When utilizing crowdsourcing to investigate the Arab Spring, there were many issues to keep in mind. In the Arab world in particular, there is a bias between who’s using social media and who’s not. Now, he brings up the example of Somalia Speaks, a crowdsourced project that seeks to visualize citizen sentiments. SMS was chosen as the platform of choice, due to its greater degree of penetration. This was used as the basis for numerous other “Speaks” projects, including Gaza, Uganda, and The Balkans.

Technologically, these projects weren’t too sophisticated — they used standard Ushahidi instances. But for Libya and Mali, they began to explore different techniques of visualization based on emergent trends in the responses. In Kenya, Mohammed’s team used the map to draw relationships between these sentiments and elections, as well as violent incidents.

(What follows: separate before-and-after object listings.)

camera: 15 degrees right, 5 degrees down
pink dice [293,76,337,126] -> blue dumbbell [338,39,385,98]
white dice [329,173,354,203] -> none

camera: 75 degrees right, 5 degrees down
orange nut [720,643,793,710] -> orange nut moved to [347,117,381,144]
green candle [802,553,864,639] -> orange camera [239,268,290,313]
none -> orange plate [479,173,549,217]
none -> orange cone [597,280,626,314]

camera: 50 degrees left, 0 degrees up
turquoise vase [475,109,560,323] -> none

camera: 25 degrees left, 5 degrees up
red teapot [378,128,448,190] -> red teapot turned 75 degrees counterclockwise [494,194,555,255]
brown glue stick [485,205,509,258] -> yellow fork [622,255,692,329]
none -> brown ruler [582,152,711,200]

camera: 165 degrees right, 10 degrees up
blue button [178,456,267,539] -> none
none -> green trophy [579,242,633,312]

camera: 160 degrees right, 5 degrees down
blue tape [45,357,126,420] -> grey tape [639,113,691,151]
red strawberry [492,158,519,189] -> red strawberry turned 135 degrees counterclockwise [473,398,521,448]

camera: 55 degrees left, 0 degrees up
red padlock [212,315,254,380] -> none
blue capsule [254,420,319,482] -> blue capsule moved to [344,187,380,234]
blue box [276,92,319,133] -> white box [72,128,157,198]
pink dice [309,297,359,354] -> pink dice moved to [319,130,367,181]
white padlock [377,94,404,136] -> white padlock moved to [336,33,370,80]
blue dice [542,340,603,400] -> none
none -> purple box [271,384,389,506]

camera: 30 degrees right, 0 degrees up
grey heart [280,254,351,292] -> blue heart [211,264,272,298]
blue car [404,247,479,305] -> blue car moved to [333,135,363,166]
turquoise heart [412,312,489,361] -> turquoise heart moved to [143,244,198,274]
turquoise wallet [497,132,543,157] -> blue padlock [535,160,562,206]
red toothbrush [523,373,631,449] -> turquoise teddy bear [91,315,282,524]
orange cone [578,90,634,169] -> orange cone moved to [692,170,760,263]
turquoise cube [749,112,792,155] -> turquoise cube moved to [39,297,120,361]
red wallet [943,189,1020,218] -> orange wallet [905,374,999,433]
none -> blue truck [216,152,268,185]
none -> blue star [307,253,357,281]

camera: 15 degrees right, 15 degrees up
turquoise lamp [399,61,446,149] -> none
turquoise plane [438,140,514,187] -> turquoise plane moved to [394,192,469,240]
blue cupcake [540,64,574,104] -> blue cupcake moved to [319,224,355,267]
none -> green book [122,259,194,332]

Most recently, the Nelson Mandela visualization — which was not based on geographic data — used a mosaic of pictures in the images of Mandela’s face.

Mohammed gives some tips for crowdsourcing projects. “Internally, it’s up to your team to make sure you’re asking the right questions.” He also emphasizes the importance of teaming up with local partners to ensure robust sampling, rather than relying on a convenience sample of, say, the capital city. Over time, you can develop a repeatable workflow and modify parts of it as needed. Finally, Mohammed mentions technology. He’s left it until the end because you should only make decisions about implementation after you’ve done your research and found your story.

It’s key to understand that data is an abstraction of somebody’s real life story. Mohammed emphasizes, “It’s not just a data point, it’s a real story that you shouldn’t just dilute for the aggregate voice of the crowd.” In particular, you should look for gaps in this aggregate voice — it represents places where people’s stories aren’t being told. Big data doesn’t mean diversity. “If you’re sampling an entire country, don’t only look at the capital city… always look for the gaps.”

Mohammed concludes by saying that crowdsourced data points should be the starting point for storytelling, not the final destination. “If you found that an individual has written about something, it’s a starting point for a new piece. That’s not the end of the story.”

Now Robert takes the stand to share some insights from his experience with NPR News Investigations, in particular his work building a database of accessible public playgrounds. The goals for the database were simple: users should be able to contribute and expand it. To this end, it should work on mobile devices, be location-aware, and include robust GIS capabilities.

“The first thing you should do when something has a federal regulatory angle is go to regulations.gov and look for a docket file.” When starting this project, Robert first read the regulations, and more importantly, the comment files relevant to public playgrounds. Next, you should find out if someone else ever wanted to make this database, and if they’re still working on it. Robert found an advocate who had been individually compiling these data points, but she’s not a professional data person — collection was idiosyncratic and subjective. Nonetheless, she had a good list of playgrounds.

After that, Robert followed this up by calling up all the interested parties. He contacted major accessible playground builders and asked them for a list. He went to the National Recreation and Park Association, and had them do a survey of their members. Finally, cold calls and FOIAs to major jurisdictions helped round out the rest of the database.

When building the database, you need to make conscious decisions about what you want to include and exclude. This can be based on a number of factors, including how long you want to work on it or editorial decisions about the story itself. In the case of accessible public playgrounds, Robert’s team focused on elements in the regulations, interviews with experts and advocates, and what they wanted the crowd to tell them.

Based on these decisions, the NPR News Apps team created a responsive app for adding and editing playgrounds — one of their mottos is “if it doesn’t work on mobile, it doesn’t work.” The app launched with 1,300 accessible playgrounds; since then, nearly 600 have been added by users. In addition, users have edited individual site data and helped refine locations.